═════ DATASET ═════

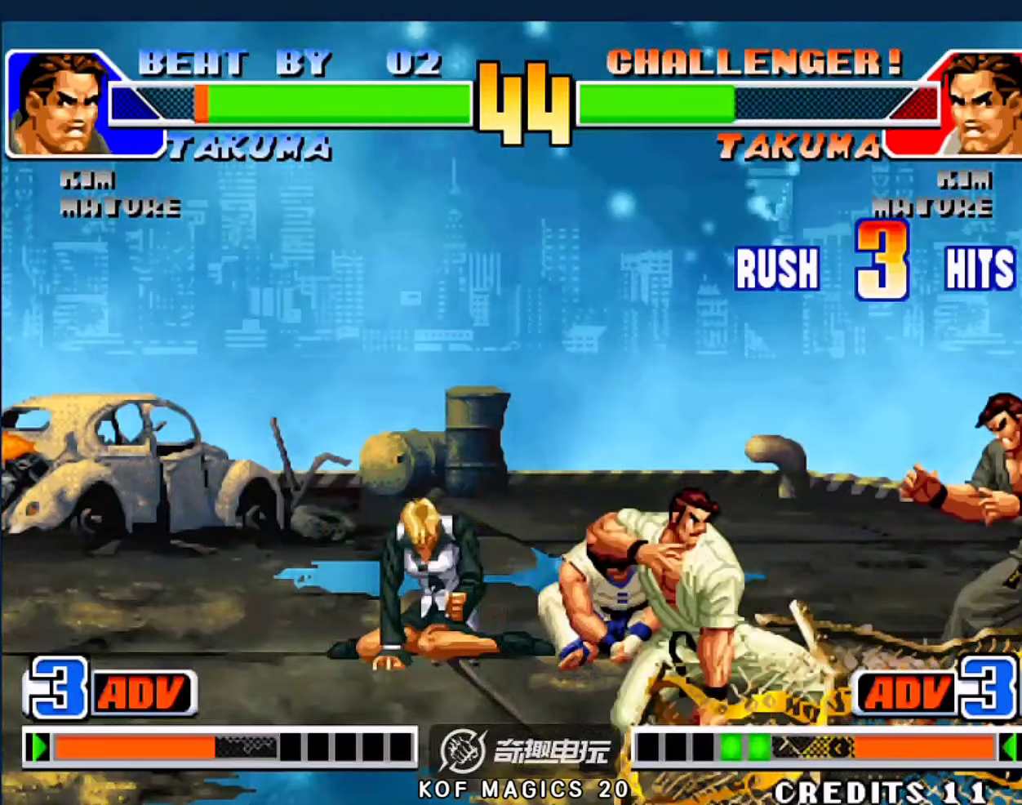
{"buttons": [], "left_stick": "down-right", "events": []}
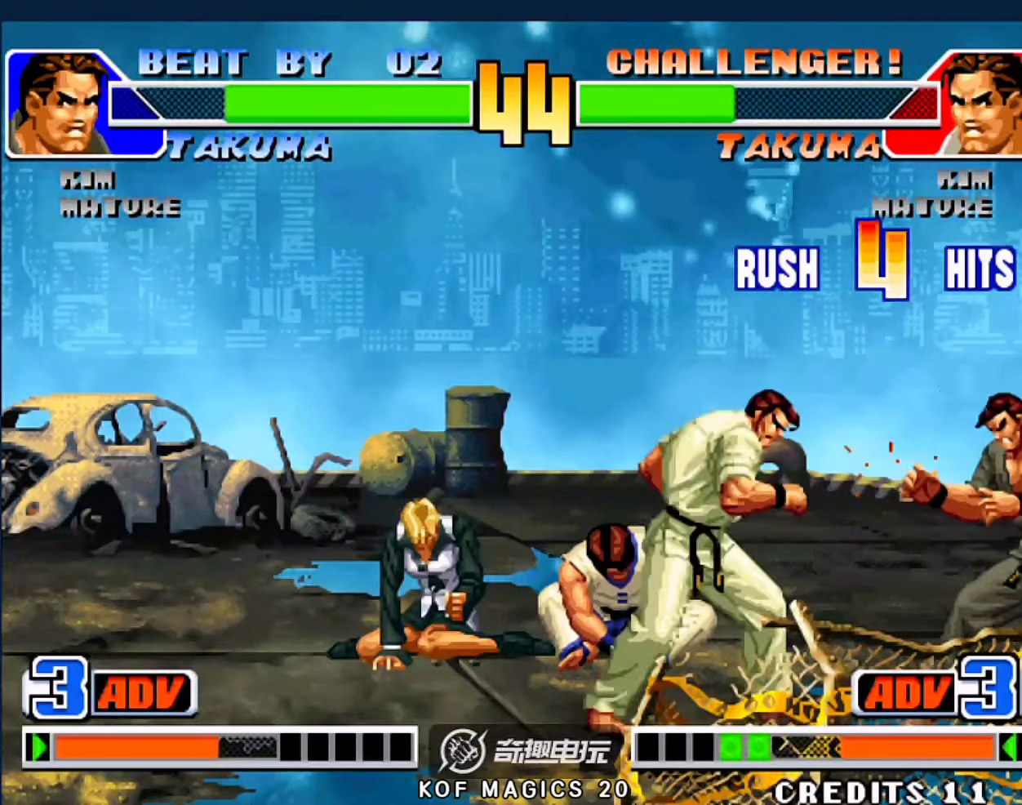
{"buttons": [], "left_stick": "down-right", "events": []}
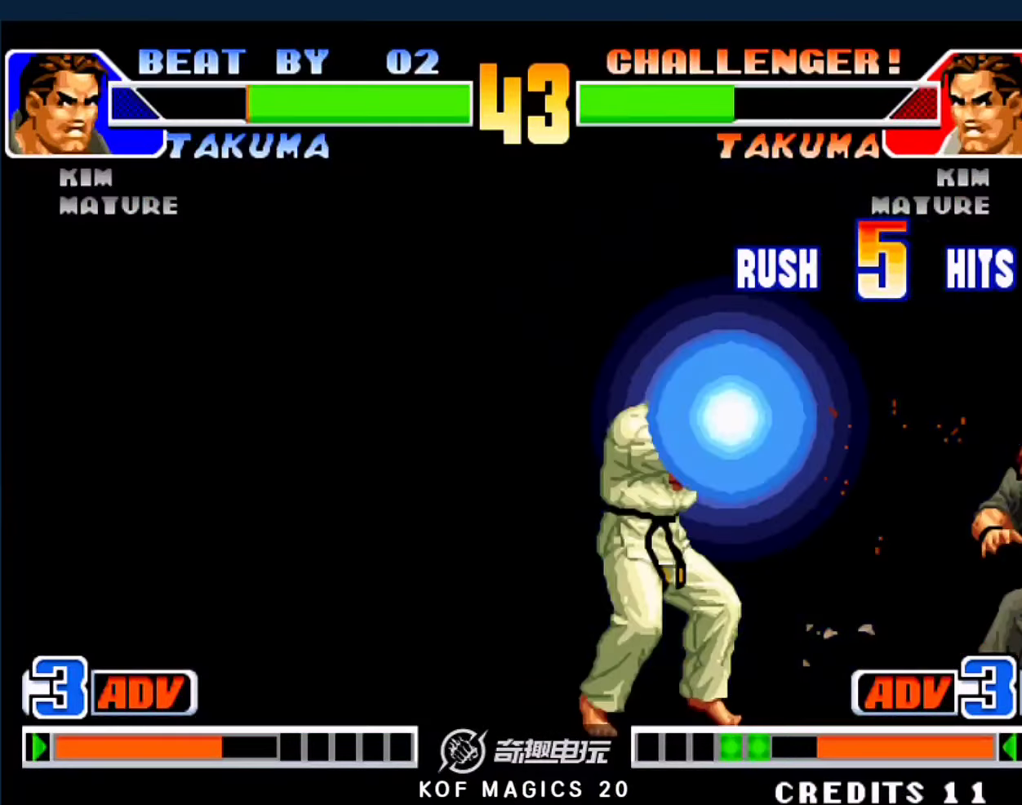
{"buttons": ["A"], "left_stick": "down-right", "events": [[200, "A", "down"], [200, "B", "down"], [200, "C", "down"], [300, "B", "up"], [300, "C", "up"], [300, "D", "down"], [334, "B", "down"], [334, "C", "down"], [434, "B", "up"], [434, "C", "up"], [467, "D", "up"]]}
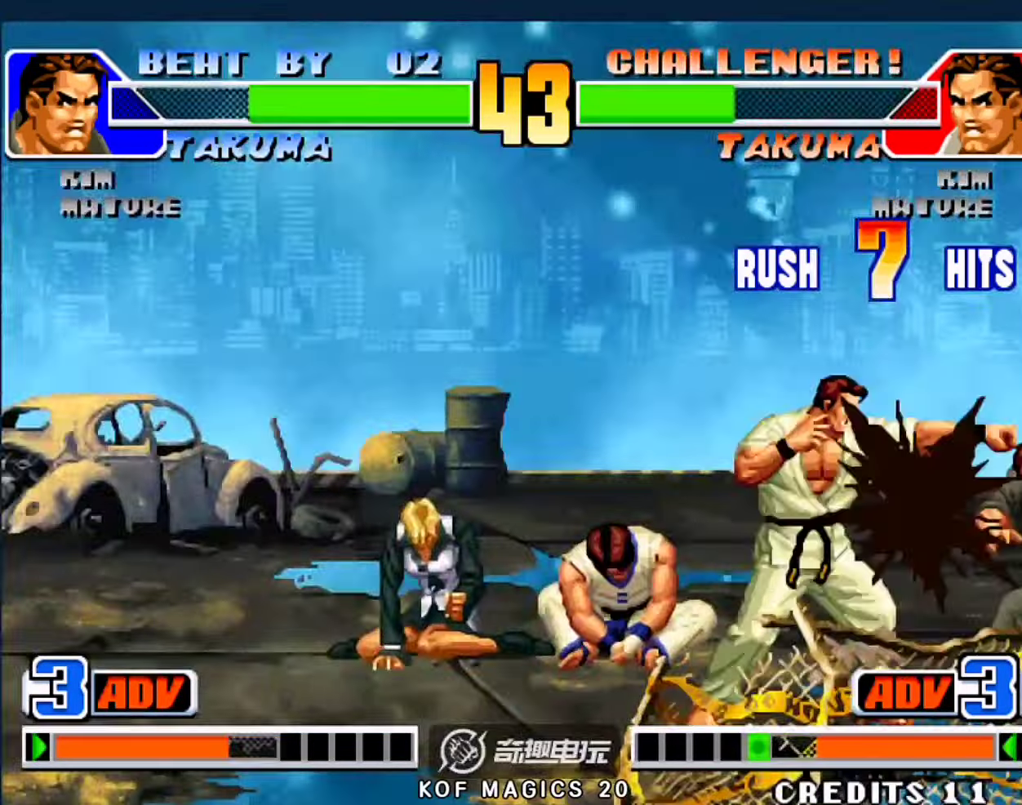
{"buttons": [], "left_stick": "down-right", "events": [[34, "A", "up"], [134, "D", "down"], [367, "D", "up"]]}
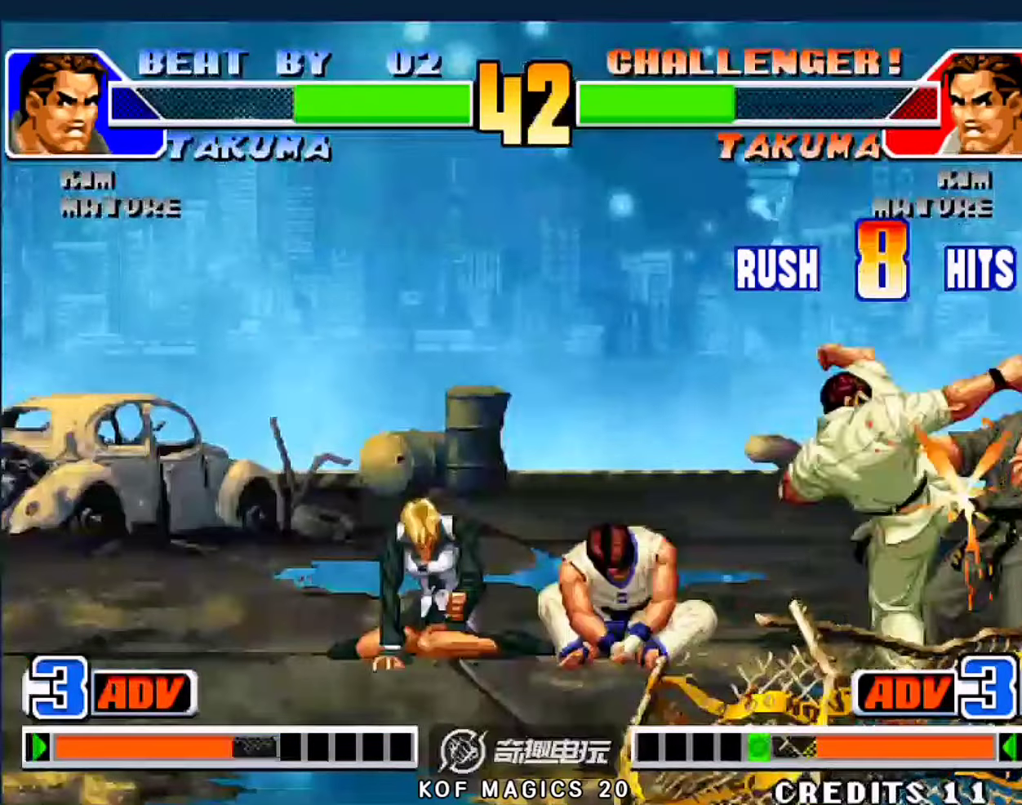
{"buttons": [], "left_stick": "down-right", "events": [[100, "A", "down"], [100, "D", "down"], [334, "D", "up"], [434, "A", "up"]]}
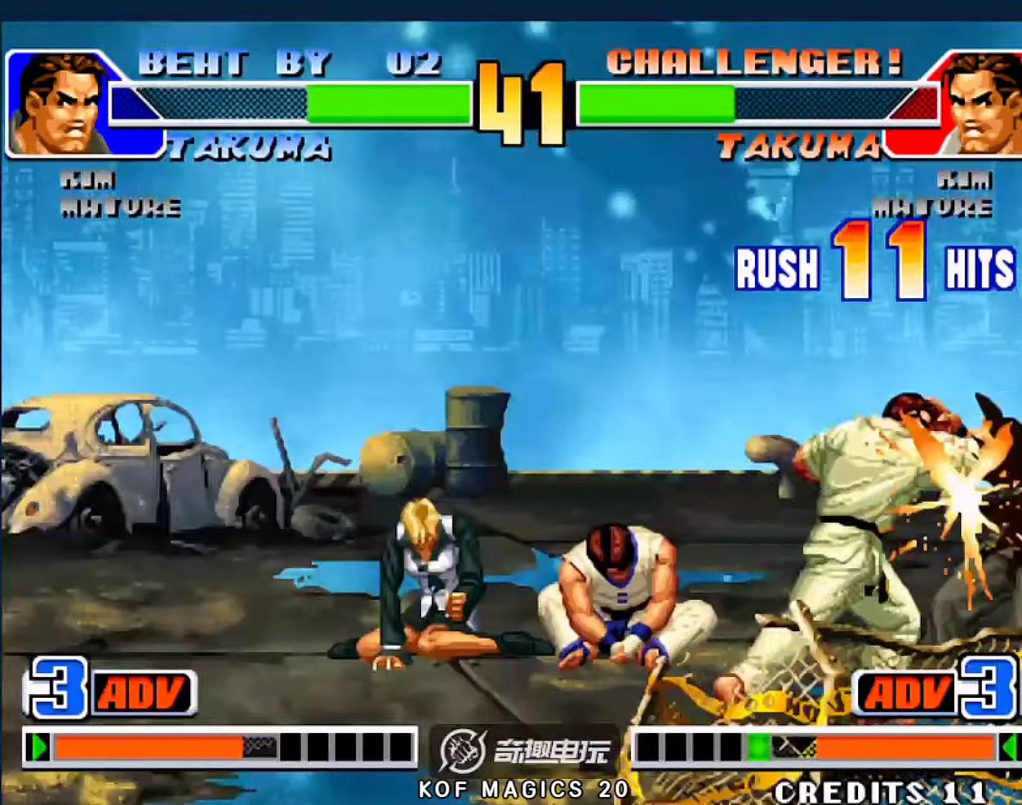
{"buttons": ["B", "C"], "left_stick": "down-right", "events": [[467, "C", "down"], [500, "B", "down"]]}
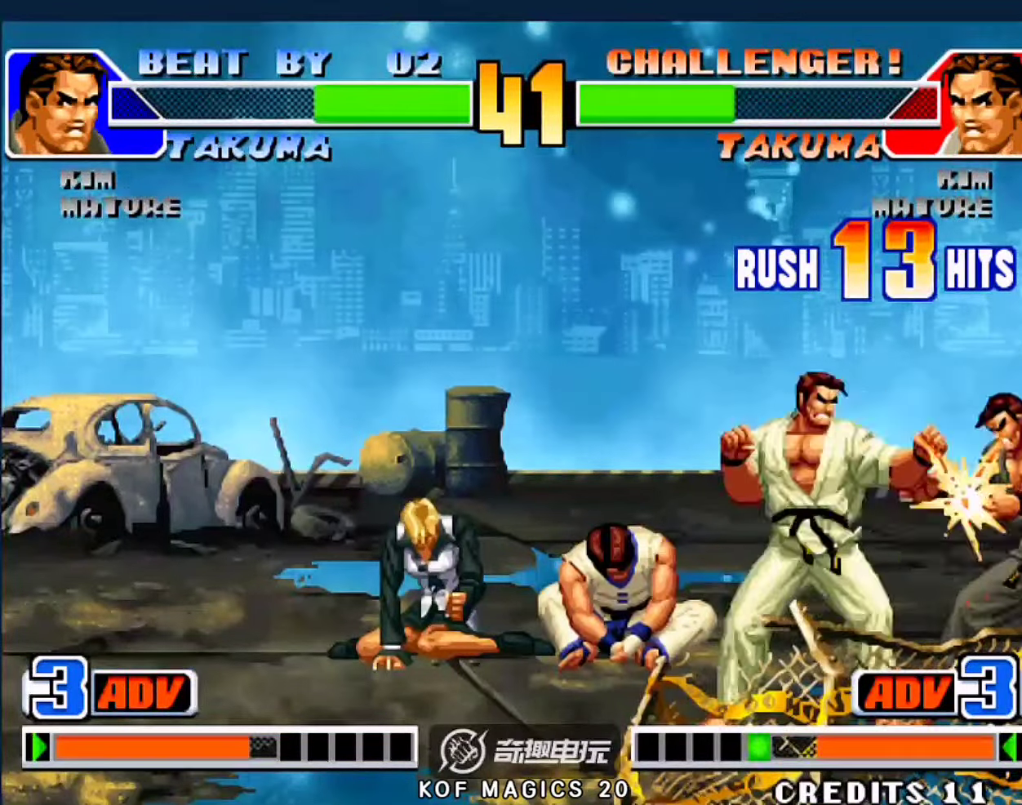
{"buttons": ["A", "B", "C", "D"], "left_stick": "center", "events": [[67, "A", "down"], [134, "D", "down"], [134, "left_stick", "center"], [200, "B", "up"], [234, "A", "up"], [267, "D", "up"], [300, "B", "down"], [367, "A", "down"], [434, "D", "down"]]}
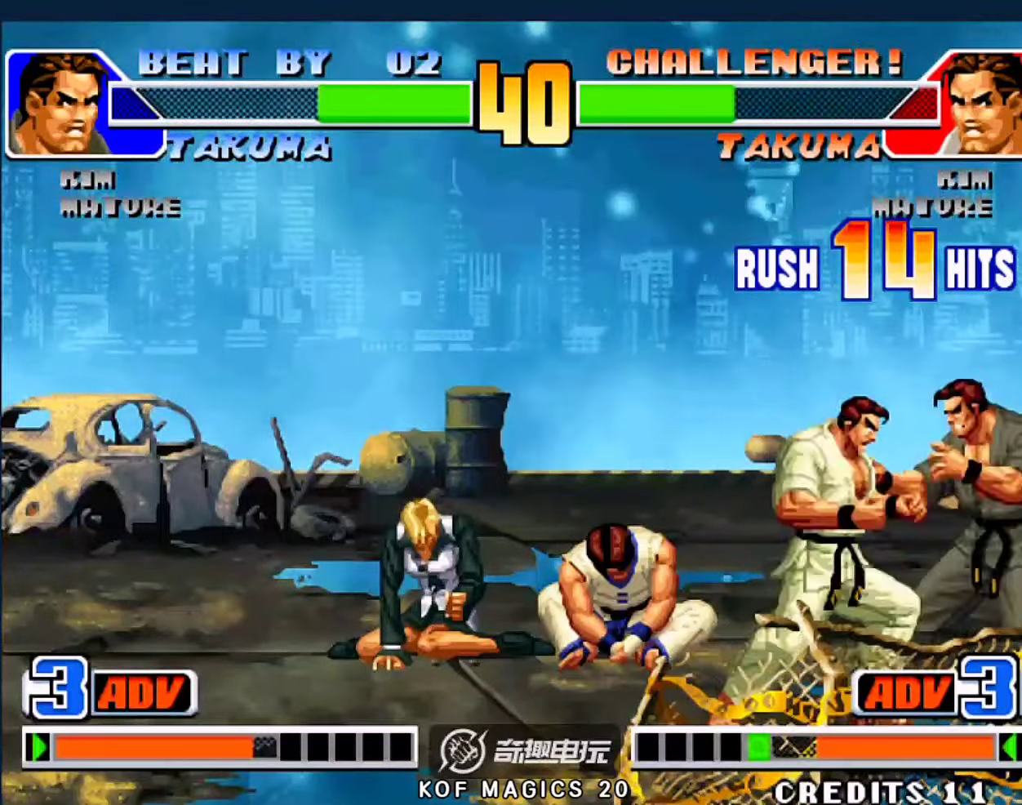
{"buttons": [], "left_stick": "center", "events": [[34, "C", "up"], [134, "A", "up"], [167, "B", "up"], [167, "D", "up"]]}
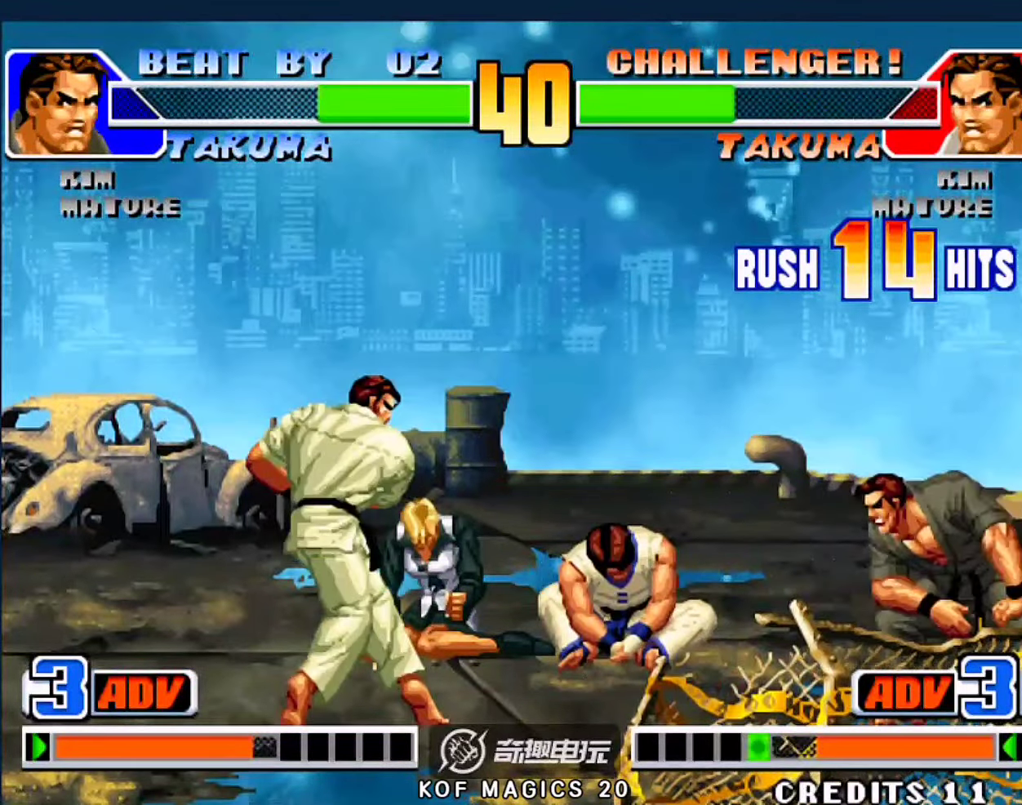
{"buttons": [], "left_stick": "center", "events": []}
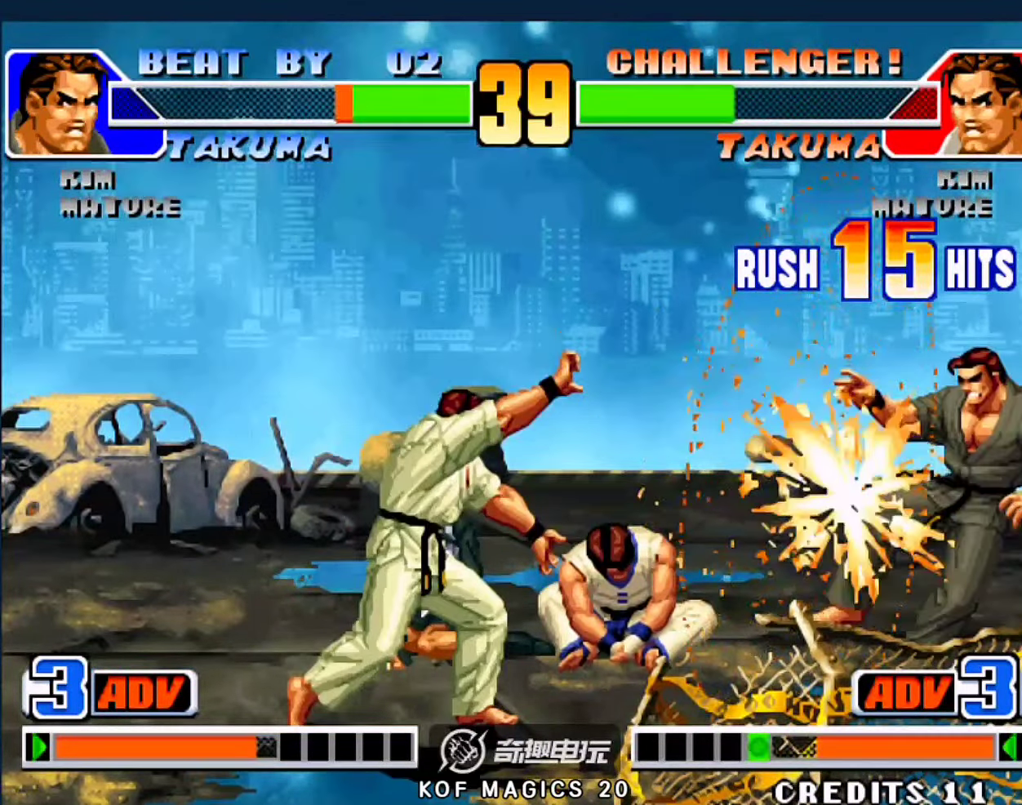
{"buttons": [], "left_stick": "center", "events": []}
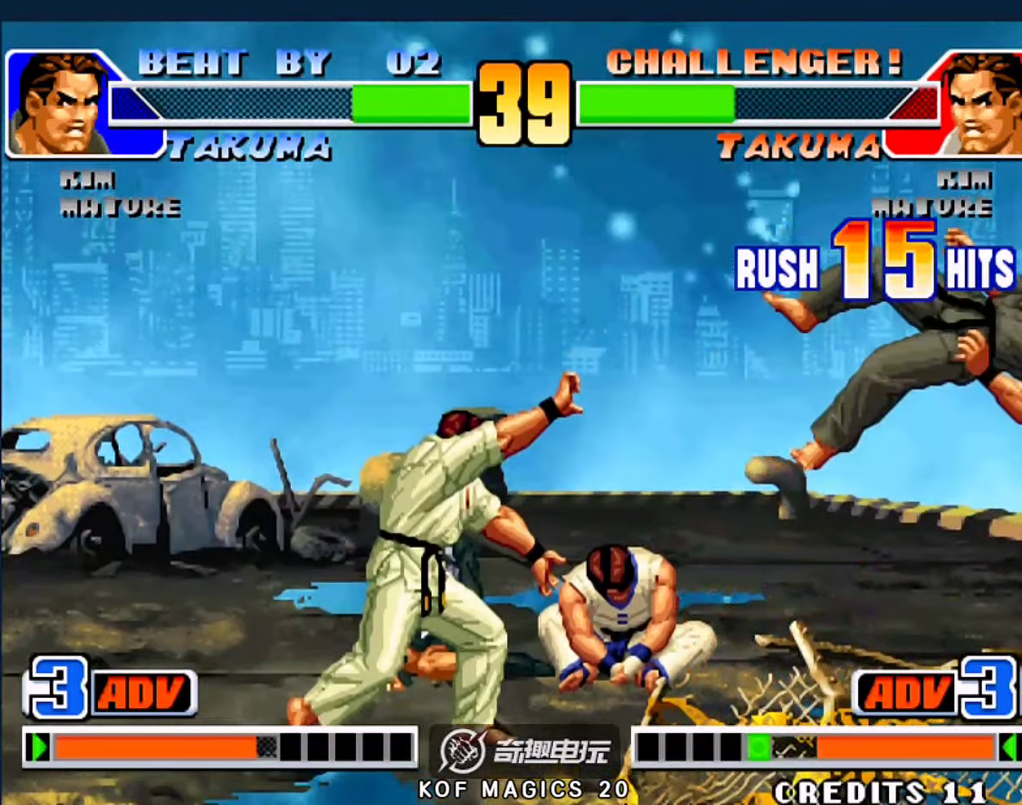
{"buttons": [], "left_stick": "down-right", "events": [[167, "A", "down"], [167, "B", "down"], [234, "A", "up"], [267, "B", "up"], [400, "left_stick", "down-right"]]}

═════

=== WHAT THE TASK ASKS ===
Every word of the data should be reproduced exactly; please omit any pictures.

=== EXERCISE ANSWER ===
{"buttons": [], "left_stick": "down-right", "events": []}
{"buttons": [], "left_stick": "down-right", "events": []}
{"buttons": ["A"], "left_stick": "down-right", "events": [[200, "A", "down"], [200, "B", "down"], [200, "C", "down"], [300, "B", "up"], [300, "C", "up"], [300, "D", "down"], [334, "B", "down"], [334, "C", "down"], [434, "B", "up"], [434, "C", "up"], [467, "D", "up"]]}
{"buttons": [], "left_stick": "down-right", "events": [[34, "A", "up"], [134, "D", "down"], [367, "D", "up"]]}
{"buttons": [], "left_stick": "down-right", "events": [[100, "A", "down"], [100, "D", "down"], [334, "D", "up"], [434, "A", "up"]]}
{"buttons": ["B", "C"], "left_stick": "down-right", "events": [[467, "C", "down"], [500, "B", "down"]]}
{"buttons": ["A", "B", "C", "D"], "left_stick": "center", "events": [[67, "A", "down"], [134, "D", "down"], [134, "left_stick", "center"], [200, "B", "up"], [234, "A", "up"], [267, "D", "up"], [300, "B", "down"], [367, "A", "down"], [434, "D", "down"]]}
{"buttons": [], "left_stick": "center", "events": [[34, "C", "up"], [134, "A", "up"], [167, "B", "up"], [167, "D", "up"]]}
{"buttons": [], "left_stick": "center", "events": []}
{"buttons": [], "left_stick": "center", "events": []}
{"buttons": [], "left_stick": "down-right", "events": [[167, "A", "down"], [167, "B", "down"], [234, "A", "up"], [267, "B", "up"], [400, "left_stick", "down-right"]]}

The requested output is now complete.